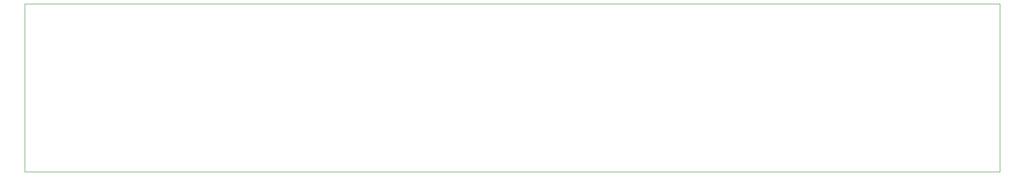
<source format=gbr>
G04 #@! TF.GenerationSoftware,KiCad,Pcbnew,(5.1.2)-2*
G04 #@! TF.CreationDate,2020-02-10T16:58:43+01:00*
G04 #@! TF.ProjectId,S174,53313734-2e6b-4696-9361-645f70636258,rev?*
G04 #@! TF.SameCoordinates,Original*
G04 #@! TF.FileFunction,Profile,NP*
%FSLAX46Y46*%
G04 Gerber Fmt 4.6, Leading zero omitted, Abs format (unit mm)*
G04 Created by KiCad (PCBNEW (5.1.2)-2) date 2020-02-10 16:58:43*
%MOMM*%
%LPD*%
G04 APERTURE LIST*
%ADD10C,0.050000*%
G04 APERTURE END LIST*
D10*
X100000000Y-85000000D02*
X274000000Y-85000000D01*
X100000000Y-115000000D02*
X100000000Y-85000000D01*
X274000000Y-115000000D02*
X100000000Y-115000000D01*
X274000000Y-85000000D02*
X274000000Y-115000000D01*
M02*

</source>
□ □ □ □
**Goal of the exercise**
Transcribe the listing above verbatim. No picture belongs in the result.

**Answer area**
<source format=gbr>
G04 #@! TF.GenerationSoftware,KiCad,Pcbnew,(5.1.2)-2*
G04 #@! TF.CreationDate,2020-02-10T16:58:43+01:00*
G04 #@! TF.ProjectId,S174,53313734-2e6b-4696-9361-645f70636258,rev?*
G04 #@! TF.SameCoordinates,Original*
G04 #@! TF.FileFunction,Profile,NP*
%FSLAX46Y46*%
G04 Gerber Fmt 4.6, Leading zero omitted, Abs format (unit mm)*
G04 Created by KiCad (PCBNEW (5.1.2)-2) date 2020-02-10 16:58:43*
%MOMM*%
%LPD*%
G04 APERTURE LIST*
%ADD10C,0.050000*%
G04 APERTURE END LIST*
D10*
X100000000Y-85000000D02*
X274000000Y-85000000D01*
X100000000Y-115000000D02*
X100000000Y-85000000D01*
X274000000Y-115000000D02*
X100000000Y-115000000D01*
X274000000Y-85000000D02*
X274000000Y-115000000D01*
M02*

</source>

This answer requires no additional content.